На всё лето. Там вы и займётесь моими детьми. Устраивает?
— Согласен, — поспешно ответил Федосеев.
— Хорошо. Понадобитесь — позову. Всего доброго. Я работаю, джентльмены.
Джентльмены вышли в коридор.
— Это превосходно! — загорелся Федосеев. — Провести лето в деревне! Нет, вы понимаете, что это значит? Это как раз то, что нужно. Мне ещё не хватает живых фактов, живой крестьянской среды. Прекрасно складывается. Только уладит ли землемер с полицией? Могут запретить мне выезд. Гласный надзор — не шутка.

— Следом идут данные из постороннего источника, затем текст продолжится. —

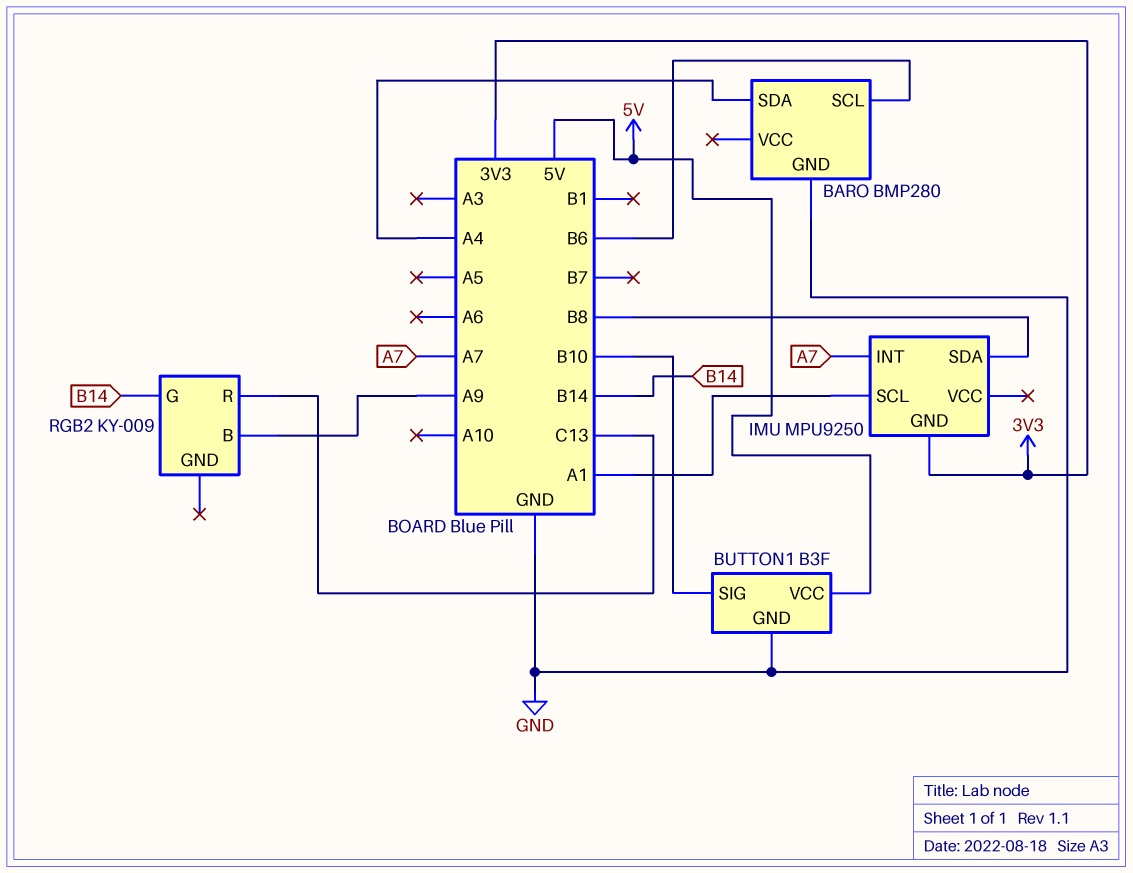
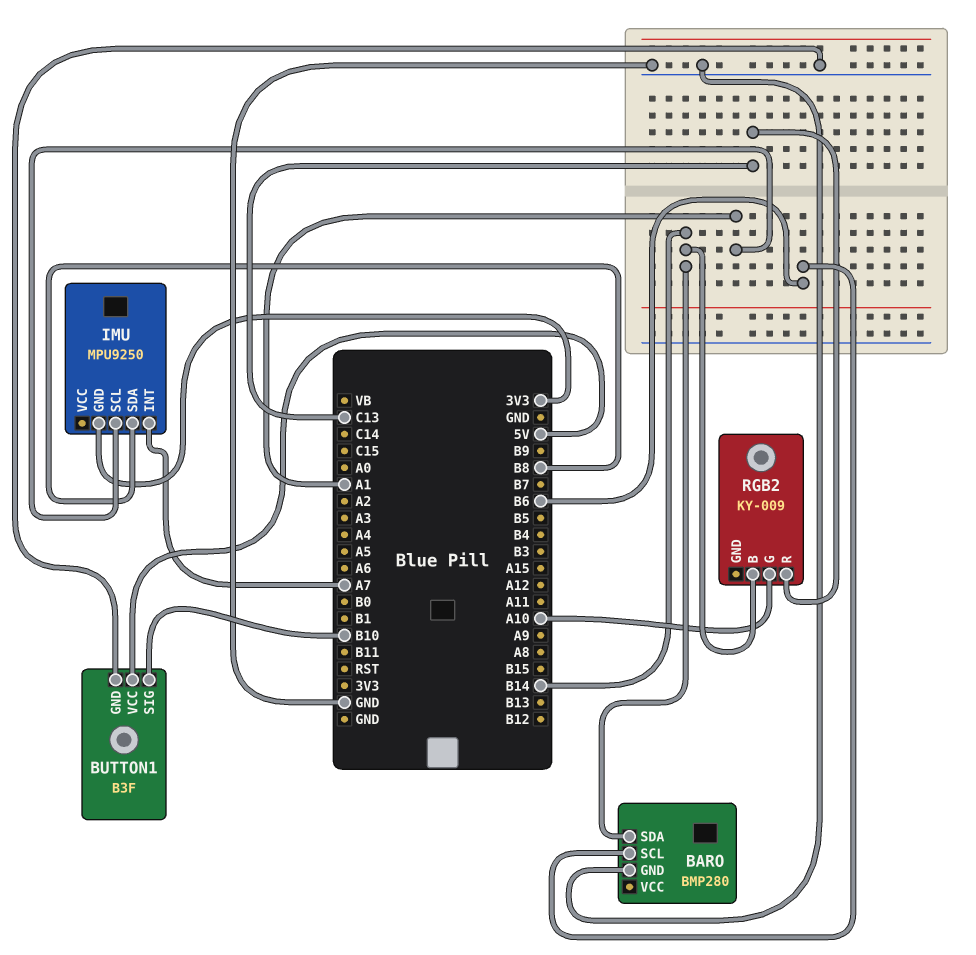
BARO pin SDA: A4 -> B14
RGB2 pin B: A9 -> B14
RGB2 pin G: B14 -> A10

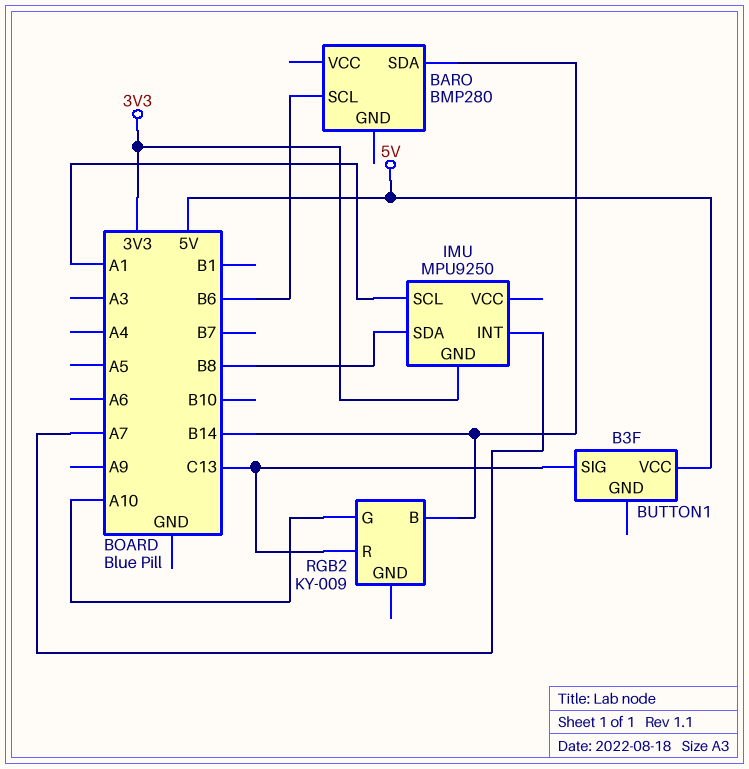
BARO pin GND: GND -> none
BUTTON1 pin GND: GND -> none
BUTTON1 pin SIG: B10 -> C13

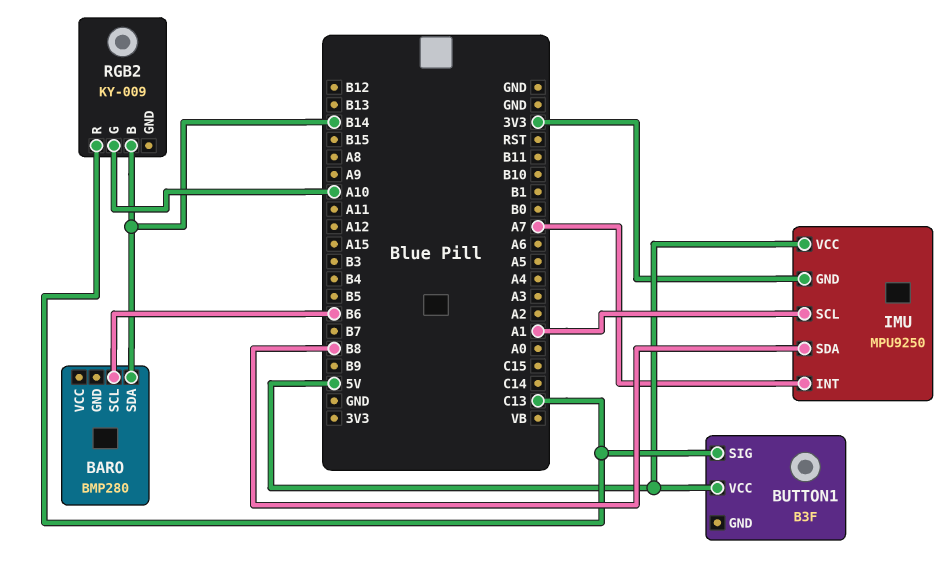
IMU pin VCC: none -> 5V

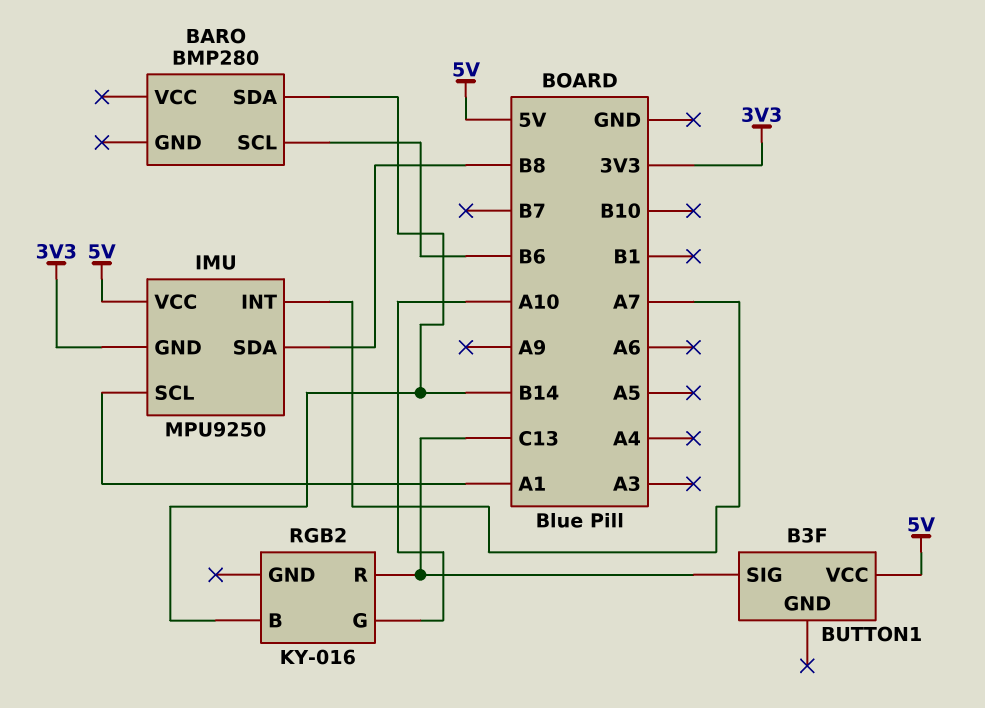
RGB2: KY-009 -> KY-016

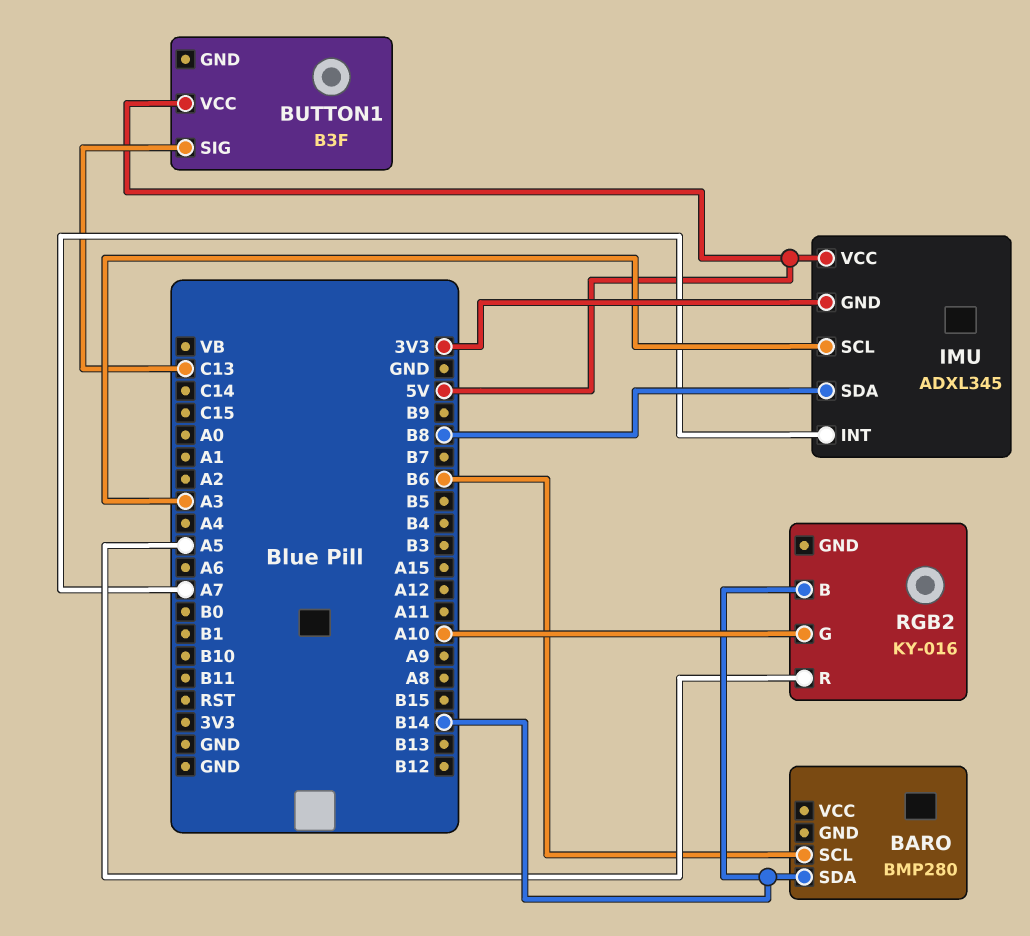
IMU: MPU9250 -> ADXL345
IMU pin SCL: A1 -> A3
RGB2 pin R: C13 -> A5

— Ничего, Беллонин всё утрясёт. Я рад, что так удачно получилось. Занимайтесь теперь своим делом. Хватит здесь строчить.
— Но до мая ещё полтора месяца. У нас нет денег, и я должен ходить сюда, всё-таки заработок. Буду строчить. Сегодня, правда, сидеть больше не смогу — такая радостная неожиданность! Слушайте, Сергей Павлович, а как там наш Кривошея?